В войнах, то есть худшем из всех зол, Ницше видел могучий возбудитель творческих сил человечества и тем их оправдывал, считая международные человекоистребительные баталии необходимой предпосылкой для обновления и ещё более бурного расцвета цивилизаций. В противоположность этому в записных книжках Н. Н. Миклухо-Маклая мы находим замечательную аллегорию:
«Если смотреть на жизнь людей, абстрагируясь, она вся состоит из непрерывной гонки добра и зла. Бегут они, стараясь опередить друг друга, предположим, по одной садовой дорожке. И вот на их пути большая цветочная клумба, во всю ширину дорожки.

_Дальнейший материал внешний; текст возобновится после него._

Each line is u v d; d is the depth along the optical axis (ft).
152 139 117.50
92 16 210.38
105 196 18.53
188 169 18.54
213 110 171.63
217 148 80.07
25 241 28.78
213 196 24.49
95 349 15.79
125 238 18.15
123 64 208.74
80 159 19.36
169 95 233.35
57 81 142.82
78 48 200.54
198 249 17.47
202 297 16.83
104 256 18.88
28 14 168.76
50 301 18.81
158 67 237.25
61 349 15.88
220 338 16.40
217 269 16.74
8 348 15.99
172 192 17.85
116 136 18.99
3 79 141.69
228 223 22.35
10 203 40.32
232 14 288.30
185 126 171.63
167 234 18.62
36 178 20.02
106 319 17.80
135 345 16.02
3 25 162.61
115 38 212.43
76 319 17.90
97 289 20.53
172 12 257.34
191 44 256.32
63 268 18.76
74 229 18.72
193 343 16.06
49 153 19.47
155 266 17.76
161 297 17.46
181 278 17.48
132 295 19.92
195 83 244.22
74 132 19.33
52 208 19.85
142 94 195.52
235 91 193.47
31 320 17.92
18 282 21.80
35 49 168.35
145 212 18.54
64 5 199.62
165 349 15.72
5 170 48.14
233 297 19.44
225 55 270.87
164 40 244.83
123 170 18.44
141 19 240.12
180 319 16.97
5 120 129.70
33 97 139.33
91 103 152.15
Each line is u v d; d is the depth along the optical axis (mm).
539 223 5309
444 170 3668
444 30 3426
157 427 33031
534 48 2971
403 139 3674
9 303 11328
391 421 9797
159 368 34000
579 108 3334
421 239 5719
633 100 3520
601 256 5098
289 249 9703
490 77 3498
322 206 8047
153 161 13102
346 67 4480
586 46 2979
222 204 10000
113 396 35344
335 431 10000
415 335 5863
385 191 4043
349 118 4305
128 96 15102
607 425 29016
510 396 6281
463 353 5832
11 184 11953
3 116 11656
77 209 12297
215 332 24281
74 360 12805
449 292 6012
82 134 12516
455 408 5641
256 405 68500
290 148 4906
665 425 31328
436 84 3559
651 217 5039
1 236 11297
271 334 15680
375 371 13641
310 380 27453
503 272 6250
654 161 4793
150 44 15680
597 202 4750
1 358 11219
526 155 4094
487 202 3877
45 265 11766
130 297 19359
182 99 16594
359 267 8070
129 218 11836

Добро, зная, что цветы – прекрасное и потому ломать их кощунственно, замедлит бег и найдёт способ клумбу обойти. Зла же, безнравственное по своей сути, прекрасное не остановит, оно помчится прямиком через клумбу, круша цветы, и добро окажется позади, отстанет. Но только на какое-то время. Первенство зла в беге наперегонки иллюзорно, точнее скоротечно. Будь иначе, жизнь рано или поздно прекратилась бы. Однако ж она продолжается, всё совершенствуясь, уже многие-многие тысячелетия, и пределы её вряд ли можно предугадать, поскольку побеждает всегда изначально целесообразное, то есть, как свидетельствует вся история человечества, не разрушение, а созидание, любовь, олицетворяемая в прекрасном и лежащая в основе всего живого. Надолго утвердиться вместо добра зло не может потому, что у него нет естественного начала, нет той целесообразности, какой наполнены все законы движения во Вселенной» [1] .
1
Эта цитата, как и другие ссылки на записные книжки Маклая, говорит о том, что Н.И.Вавилову были известны философские тетради Н.Н. Миклухо-Маклая, о которых до сих пор советские миклуховеды умалчивают, словно их вообще не существует. Из всего этого становится понятной и главная причина трагедии самого Н.И. Вавилова.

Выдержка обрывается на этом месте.